> **ACTIVITY**:
Could you copy out every line of the data where the word "source" occurs?

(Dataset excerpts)
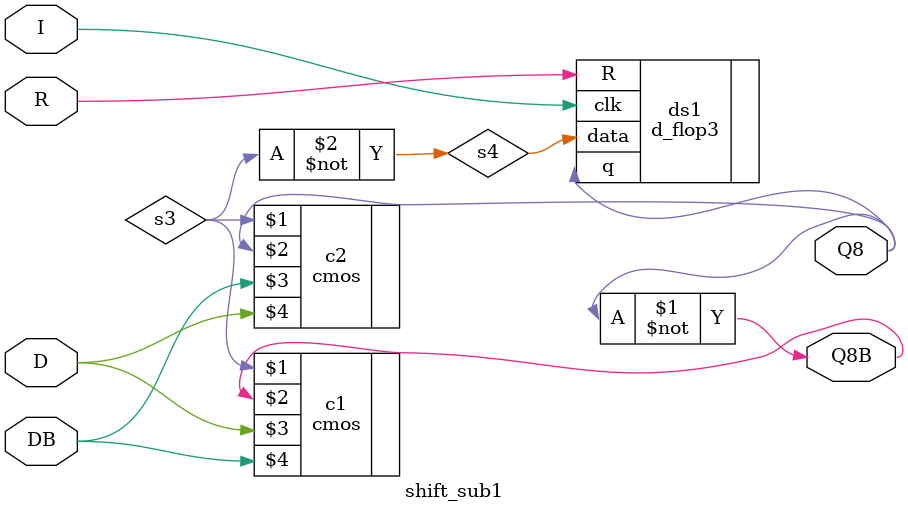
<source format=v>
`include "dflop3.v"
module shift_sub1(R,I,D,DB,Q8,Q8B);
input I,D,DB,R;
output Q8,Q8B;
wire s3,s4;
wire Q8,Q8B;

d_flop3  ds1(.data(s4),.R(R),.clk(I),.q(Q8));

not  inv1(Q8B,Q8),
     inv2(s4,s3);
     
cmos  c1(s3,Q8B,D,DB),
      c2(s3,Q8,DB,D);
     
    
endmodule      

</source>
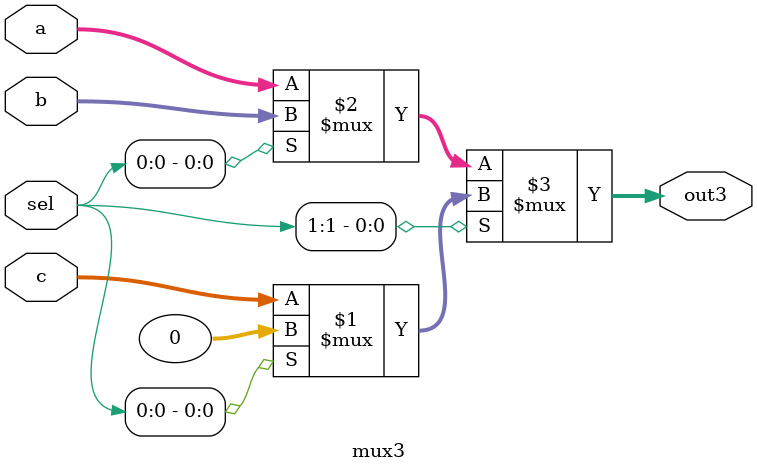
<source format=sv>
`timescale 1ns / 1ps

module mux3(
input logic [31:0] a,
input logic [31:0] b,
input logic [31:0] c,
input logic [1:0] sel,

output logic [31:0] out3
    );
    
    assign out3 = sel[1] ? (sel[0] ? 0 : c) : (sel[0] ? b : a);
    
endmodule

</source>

> **FINISHED TASK**:
<source format=v>
</source>
<source format=sv>
</source>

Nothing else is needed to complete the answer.